:: Tasks to complete ::
**1)** Swap "discretion" for "freedom" in the passage on NCAA v. Alston, starting at "Also important: Alston" and ending at "how competition works.".
**2)** Extend the article on the NCAA v. Alston ruling with the passage that follows its last sentence.

:: Selected passage ::
_ _ _ _ _
In one of the most significant sports law decisions in U.S. history, the U.S. Supreme Court on Monday ruled unanimously against the NCAA in NCAA v. Alston. Justice Neil Gorsuch authored the opinion, with Justice Brett Kavanaugh authoring a concurring opinion where he advocated for a broader rebuke of NCAA amateurism.
In affirming a 2020 ruling by the U.S. Court of Appeals for the Ninth Circuit, all nine of the justices concluded that the NCAA and its more than 1,200 member schools and conferences are in violation of Section I of the Sherman Antitrust Act by agreeing to limit how much each can compensate athletes for academic-related costs. The Ninth Circuit had affirmed a ruling by U.S. District Judge Claudia Wilken, who, following a 10-day bench trial in 2018, held in favor of the class led by former West Virginia running back Shawne Alston.
At issue are limitations on how schools and conferences reimburse or pay athletes for computer costs, study abroad programs, internship opportunities, scholarships to attend vocational schools and other academic-related expenses. Pursuant to the Supreme Court’s holding, NCAA rules on these topics will require modification or outright excision.
When it began eight years ago, the Alston case threatened far more dramatic changes. The case challenged NCAA caps on compensation of athletes, with the idea that schools act as a cartel in limiting how much each can pay. To illustrate, if major college programs had been able to compete for recruits Zion Williamson or Trevor Lawrence by offering them market value scholarships, the duo would have reaped the benefits of the competition. Perhaps they would have secured scholarships worth hundreds of thousands or even millions of dollars—much like the riches awarded to coveted free agents in pro leagues. That possibility ended when Judge Wilken and the Ninth Circuit held that the NCAA can lawfully restrict athletics-related expenses. However, the courts also held that the NCAA violates the law by restricting expenses that are “tethered” to academics.
Also important: Alston is not about obligating schools to spend more on athletes in the context of academic-related expenses. Rather, the ruling provides schools with the discretion to do so. To that end, schools will soon more freely vie with one another for athletes, just like they compete—and sometimes outbid—for coaches, staff, faculty, fundraising, admissions, media attention and numerous other targets. If a college doesn’t wish to reimburse a higher dollar amount for academic-related expenses, it need not take any action. The school might become less attractive to recruits, especially if comparable schools choose to reimburse. But that’s how competition works.
_ _ _ _ _
[Extracted data entries]
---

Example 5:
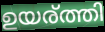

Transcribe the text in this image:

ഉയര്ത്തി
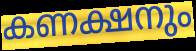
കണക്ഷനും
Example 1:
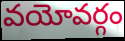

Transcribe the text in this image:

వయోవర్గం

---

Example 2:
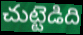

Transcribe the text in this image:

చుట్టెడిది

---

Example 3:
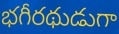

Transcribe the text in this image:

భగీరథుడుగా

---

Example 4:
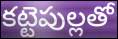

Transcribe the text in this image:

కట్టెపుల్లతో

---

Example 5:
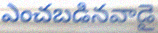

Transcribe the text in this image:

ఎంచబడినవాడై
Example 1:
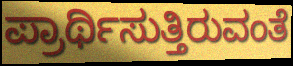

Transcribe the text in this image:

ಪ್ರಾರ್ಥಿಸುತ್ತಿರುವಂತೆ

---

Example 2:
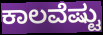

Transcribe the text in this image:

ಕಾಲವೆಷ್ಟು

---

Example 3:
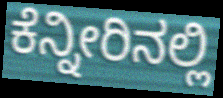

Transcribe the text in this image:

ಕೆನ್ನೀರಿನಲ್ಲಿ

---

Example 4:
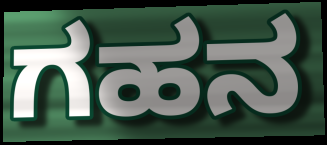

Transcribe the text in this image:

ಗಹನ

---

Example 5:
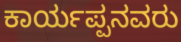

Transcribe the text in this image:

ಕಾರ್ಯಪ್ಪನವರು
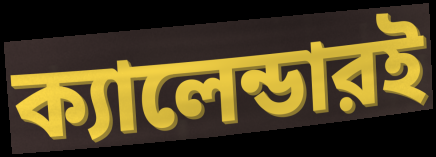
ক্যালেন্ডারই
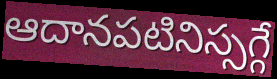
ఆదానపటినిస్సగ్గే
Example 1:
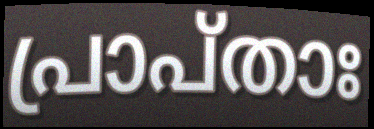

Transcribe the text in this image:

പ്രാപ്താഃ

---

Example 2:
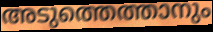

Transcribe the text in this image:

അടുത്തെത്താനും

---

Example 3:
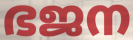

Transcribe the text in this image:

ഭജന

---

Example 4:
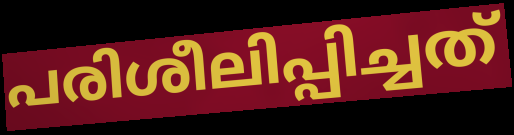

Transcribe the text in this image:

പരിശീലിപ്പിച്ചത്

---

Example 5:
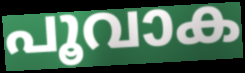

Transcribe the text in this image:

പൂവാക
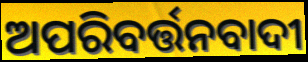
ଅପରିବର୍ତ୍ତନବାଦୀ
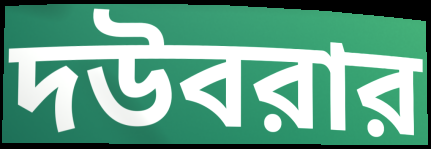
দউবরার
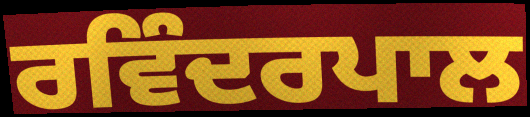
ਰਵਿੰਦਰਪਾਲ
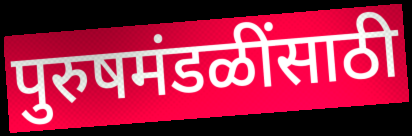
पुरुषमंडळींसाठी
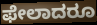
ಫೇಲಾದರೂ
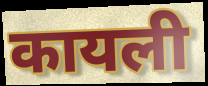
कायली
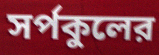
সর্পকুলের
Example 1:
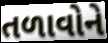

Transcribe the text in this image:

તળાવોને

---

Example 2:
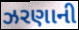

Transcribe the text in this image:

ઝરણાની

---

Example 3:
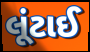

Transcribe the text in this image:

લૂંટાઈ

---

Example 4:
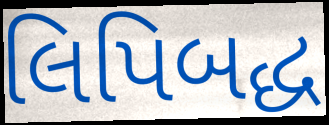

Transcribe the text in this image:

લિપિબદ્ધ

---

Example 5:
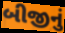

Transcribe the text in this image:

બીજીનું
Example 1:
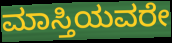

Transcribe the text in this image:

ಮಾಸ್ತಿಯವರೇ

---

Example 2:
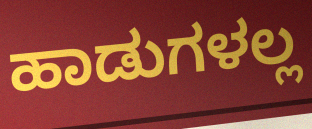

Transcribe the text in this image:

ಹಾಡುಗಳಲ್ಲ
_ _ _ _ _
:: Written responses ::
**1)**
Also important: Alston is not about obligating schools to spend more on athletes in the context of academic-related expenses. Rather, the ruling provides schools with the freedom to do so. To that end, schools will soon more freely vie with one another for athletes, just like they compete—and sometimes outbid—for coaches, staff, faculty, fundraising, admissions, media attention and numerous other targets. If a college doesn’t wish to reimburse a higher dollar amount for academic-related expenses, it need not take any action. The school might become less attractive to recruits, especially if comparable schools choose to reimburse. But that’s how competition works.

**2)**
The most consequential impact of Alston is likely to be felt in the years ahead. The ruling repudiates a long-standing NCAA argument that it is owed favorable treatment under federal antitrust law. Particularly from the lens of precedent, the NCAA likely regrets appealing the Ninth Circuit’s ruling to the Supreme Court. That decision led to this new precedent, which will govern the relationship between antitrust law and college sports for decades ahead.
Attorneys representing the NCAA have consistently invoked the U.S. Supreme Court’s 1984 ruling in NCAA v. Board of Regents, wherein Justice John Paul Stevens opined the NCAA enjoys “ample latitude” under antitrust law when setting amateurism rules that pertain to college athletes. The hurdle for NCAA attorneys in Alston, as stressed by Justice Kavanaugh during the oral argument in March, is that Justice Stevens’ language was “dicta.” This means it was commentary not essential to the holding—the NCAA actually lost the Board of Regents case—and lacks the same degree of precedential impact. To that point, Justice Gorsuch emphasized in the Court’s opinion that, “Student-athlete compensation rules were not even at issue in Board of Regents.”
While it is subject to further proceedings, the Alston ruling will serve as the definitive, precedential commentary for courts to apply in antitrust challenges to NCAA rules. Going forward, other antitrust challenges against NCAA rules will invoke Alston for support. For example, if high school athletes challenged NCAA recruiting restrictions, Alston would likely serve as precedent even though it concerned college athletes. This is because Alston establishes the NCAA is subject to the normal rigors of antitrust scrutiny and, in the context of Alston’s case (as well as Ed O’Bannon’s case), failed to pass such scrutiny.
Expect future litigants to draw from both Justice Gorsuch’s opinion and Justice Kavanaugh’s concurring opinion, the former of which is precedent while the latter is “only” persuasive authority.
Writing for the entire Court, Justice Gorsuch offered deep skepticism about the “amateur label” of college sports. He highlighted the high salaries of those who oversee so-called amateur athletes. “Those who run this enterprise,” Justice Gorsuch stressed, “profit in a different way than the student-athletes whose activities they oversee. The president of the NCAA earns nearly $4 million per year.” He also underscored the million-dollar salaries paid to conference commissioners, college athletic directors, coaches and assistant coaches. Justice Gorsuch further stressed that “amateurism” is not a static idea and has changed considerably over the years. This made him less convinced that “amateurism” is crucial to the appeal of college sports to fans and consumers.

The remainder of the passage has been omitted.